Recently published research on lid wiper epitheliopathy (LWE) concludes that using only a single drop of dye to diagnose the little-understood condition is insufficient. To truly reveal the full extent of LWE through staining, two drops are superior, the data shows. In a number of cases the research team, led by Christopher Lievens, OD, reviewed, patients didn’t even show any LWE damage after that first drop. However, after a second drop, Dr. Lievens says, the condition proved to be widespread. “Unlike staining the cornea, it requires two sequential drops—doing it wrong risks a misdiagnosis,” he explains.
While that finding has a practical purpose in optometric clinics, Dr. Lievens, a professor and the chief of internal clinics at Southern College of Optometry, has an ulterior motive to evangelize about LWE.
“If you surveyed 100 optometrists, 99 probably wouldn’t know what you’re talking about,” he says about the condition. And those who do know about it “don’t know how best to look for it or what to specifically do if they find it.” And that’s not any doctors’ fault. Even the known research on LWE shows variations on how to diagnose, grade and treat it.2,3 Dr. Lievens is hoping to change that.
Primarily, Dr. Lievens explains, contact lens wearers are at particular risk due to the device's propensity for collecting debris and physical interaction with various anterior segment structures. A daily disposable might be the best option for avoiding LWE damage, he says, because this lens choice can offer quality lubrication and the least issues with surface deposits.
But the recent publication in Contact Lens & Anterior Eye narrows in on diagnostics. It relied on data from 37 participants with LWE. The team applied a single drop of 1% lissamine green (LG) (10μL) to the superior bulbar conjunctiva in the right eye, and took photographs of the lid margin at one, three and five minutes after instillation. Then, they repeated the measurements using two drops of 1% LG instead. The same procedures were followed using 2% sodium fluorescein (NaFl) (2μL) to the left eye.

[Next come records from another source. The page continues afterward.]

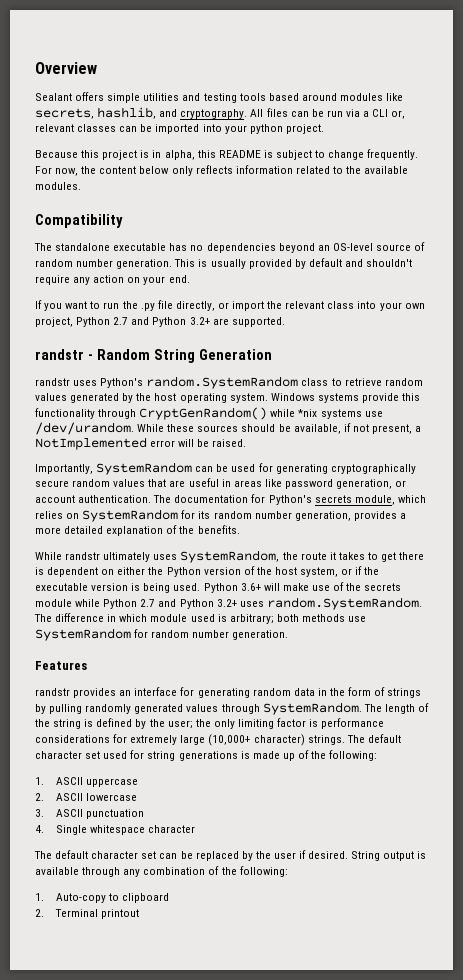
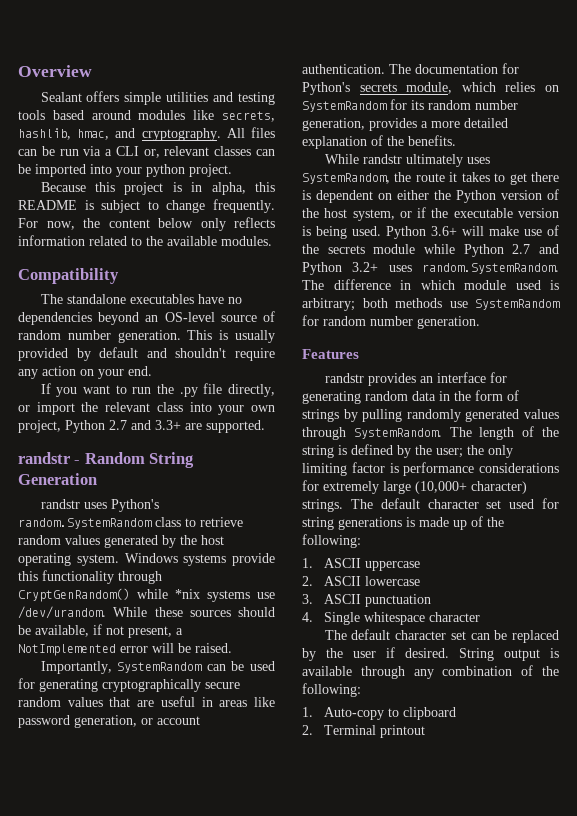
(157, 113) none -> [77,129,110,140] hmac,
[113,243,188,251] executable has -> [129,294,224,304] executables have
[152,317,210,327] Python 3.2+ -> [155,420,181,430] 3.3+

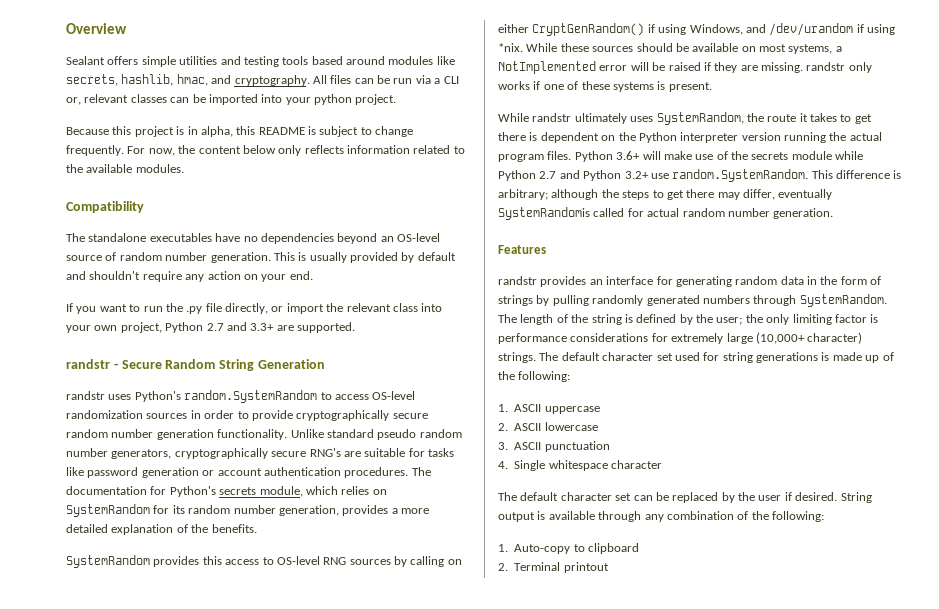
(81, 462) none -> [121,360,162,369] Secure
[155,517,243,527] [18,535,224,548] [18,553,275,566] [18,570,162,584] [18,588,275,602] [18,606,275,619] [18,624,183,638] [18,643,232,656] [40,661,275,674] [18,678,240,692] [18,696,248,707] class to retrieve random values generated by the host operating system. Windows systems provide this functionality through CryptGenRandom() while *nix systems use /dev/urandom. While these sources should be available, if not present, a NotImplemented error will be raised. // Importantly, SystemRandom can be used for generating cryptographically secure random values that are useful in areas -> [320,391,416,400] [66,410,428,421] [66,429,462,440] [66,448,454,459] to access OS-level randomization sources in order to provide cryptographically secure random number generation functionality. Unlike standard pseudo random number generators, cryptographically secure RNG's are suitable for tasks
[74,715,137,728] generation, -> [141,467,199,478] generation
[302,64,385,74] authentication. -> [263,467,409,478] authentication procedures.
(456, 140) none -> [66,555,462,568] [498,23,895,36] [498,43,842,54] [498,61,872,74] [498,81,712,92] // SystemRandom provides this access to OS-level RNG sources by calling on either CryptGenRandom() if using Windows, and /dev/urandom if using *nix. While these sources should be available on most systems, a NotImplemented error will be raised if they are missing. randstr only works if one of these systems is present.
[397,190,429,200] either -> (616, 138) none
[501,189,559,200] [302,207,559,221] [302,226,381,239] version of the host system, or if the executable version is being used. -> [680,132,882,143] [498,151,572,162] interpreter version running the actual program files.
[388,263,559,274] [302,279,559,290] [302,298,560,311] [302,315,319,326] uses random.SystemRandom. The difference in which module used is arbitrary; both methods use SystemRandom for -> [650,169,902,182] [498,189,833,200] [498,207,680,220] use random.SystemRandom. This difference is arbitrary; although the steps to get there may differ, eventually SystemRandomis called for actual
[524,409,559,419] values -> [702,295,750,304] numbers

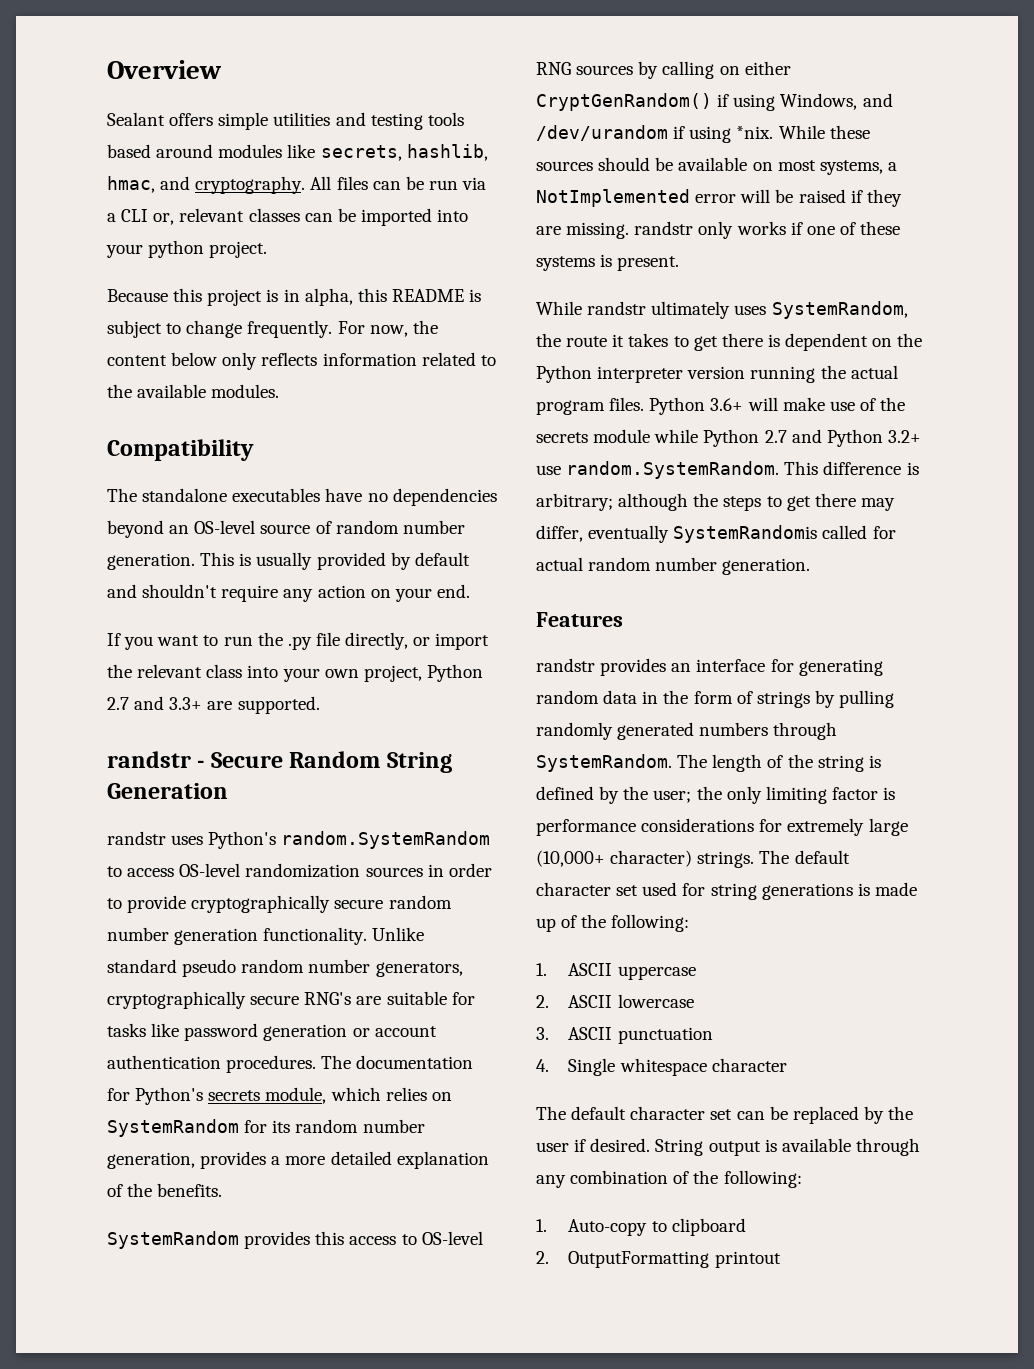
[514,562,561,571] Terminal -> [568,1251,710,1268] OutputFormatting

For both LG and NaFl, the timing was significant. For ease, investigators suggest clinical observation take place three minutes after the second drop of LG or NaFl is administered. The analysis shows that with two drops of each respective dye, LG could be optimally viewed anywhere between one and five minutes (three minutes had the greatest staining) and NaFl viewed three to five minutes, Dr. Lievens explains.
This study establishes a protocol for diagnosing a patient, but that’s just the tip of the iceberg, according to Dr. Lievens. Next on his agenda, he hopes to examine more of the natural course of LWE. Additionally, he would like to restructure the grading scale since “the current model is time consuming,” he explains. “Ideally, we should have a picture match system.”
Once such a system is in place, clinicians can better target treatment with artificial tears, cyclosporine, refitting contact lenses with more appropriate materials or perhaps even initiating an omega-3 supplement.
1. Lievens C, Norgett Y, Briggs N. Optimal methodology for lid wiper epitheliopathy identification. Contact Lens & Anterior Eye. May 14, 2020. [Epub ahead of print].
2. Efron N, Brennan N, Morgan P, Wilson T. Lid wiper epitheliopathy. Prog Retin Eye Res. 2016;53:140-74.
3. Korb D, Greiner J, Herman J, et al. Lid-wiper epitheliopathy and dry eye symptoms in contact lens wearers. CLAO J. 2002;28(4):211-6.